Aim:
Count the lines in the records that contain the string "JSON", with case counting, and reply with that number alone.

....

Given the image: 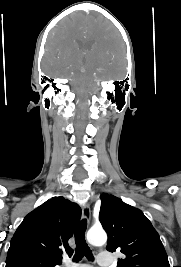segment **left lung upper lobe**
<instances>
[{"mask_svg":"<svg viewBox=\"0 0 181 267\" xmlns=\"http://www.w3.org/2000/svg\"><path fill=\"white\" fill-rule=\"evenodd\" d=\"M100 198L99 220L108 234L106 249L125 255L117 267H170L158 233L141 210L107 193Z\"/></svg>","mask_w":181,"mask_h":267,"instance_id":"obj_1","label":"left lung upper lobe"}]
</instances>
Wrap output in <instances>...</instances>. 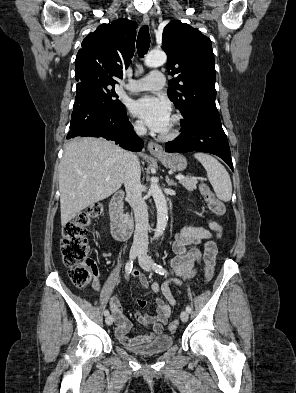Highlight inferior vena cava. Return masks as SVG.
<instances>
[{
	"mask_svg": "<svg viewBox=\"0 0 296 393\" xmlns=\"http://www.w3.org/2000/svg\"><path fill=\"white\" fill-rule=\"evenodd\" d=\"M135 132L142 136L146 134V128L143 124L134 126ZM124 166V186L126 190V199L134 211L135 216V233L133 246L147 249L148 247V213L147 205L142 198V189L140 183L141 168L137 156L132 152H126L123 159Z\"/></svg>",
	"mask_w": 296,
	"mask_h": 393,
	"instance_id": "1",
	"label": "inferior vena cava"
}]
</instances>
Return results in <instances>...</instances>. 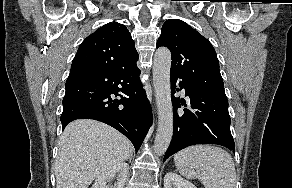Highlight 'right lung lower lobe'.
<instances>
[{"label":"right lung lower lobe","mask_w":292,"mask_h":188,"mask_svg":"<svg viewBox=\"0 0 292 188\" xmlns=\"http://www.w3.org/2000/svg\"><path fill=\"white\" fill-rule=\"evenodd\" d=\"M139 75L137 66L122 70L71 71L63 99V129L76 119L98 120L129 138L137 152L152 124L149 101Z\"/></svg>","instance_id":"98d812e1"}]
</instances>
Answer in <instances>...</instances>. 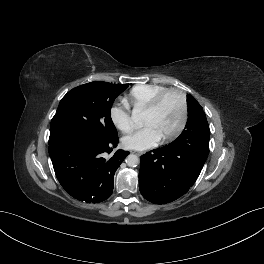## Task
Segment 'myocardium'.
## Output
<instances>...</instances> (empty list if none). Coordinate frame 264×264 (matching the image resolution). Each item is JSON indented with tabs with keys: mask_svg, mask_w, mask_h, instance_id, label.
Instances as JSON below:
<instances>
[{
	"mask_svg": "<svg viewBox=\"0 0 264 264\" xmlns=\"http://www.w3.org/2000/svg\"><path fill=\"white\" fill-rule=\"evenodd\" d=\"M169 94H176L179 99H180V104H181V119L176 127L175 130H173L171 133H169L166 136H163L161 140L163 142H168L176 137H178L181 132L184 130L187 119H188V103H187V98L186 95L179 89L176 88H168L159 94H157L152 101L145 107L144 112H153L155 111L159 105L162 103V101L169 95Z\"/></svg>",
	"mask_w": 264,
	"mask_h": 264,
	"instance_id": "obj_1",
	"label": "myocardium"
}]
</instances>
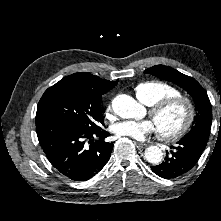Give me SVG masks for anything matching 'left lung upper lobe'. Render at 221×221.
Returning a JSON list of instances; mask_svg holds the SVG:
<instances>
[{
	"label": "left lung upper lobe",
	"mask_w": 221,
	"mask_h": 221,
	"mask_svg": "<svg viewBox=\"0 0 221 221\" xmlns=\"http://www.w3.org/2000/svg\"><path fill=\"white\" fill-rule=\"evenodd\" d=\"M144 72L175 83L193 97L197 113L188 134L198 131L210 132L212 124V106L206 91L194 78L164 65L153 66L146 69Z\"/></svg>",
	"instance_id": "left-lung-upper-lobe-1"
}]
</instances>
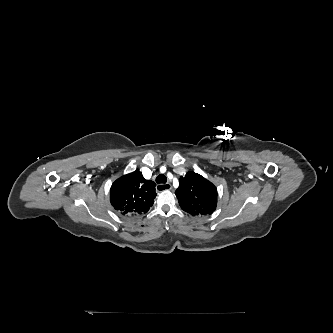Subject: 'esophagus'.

....

Exercise response:
3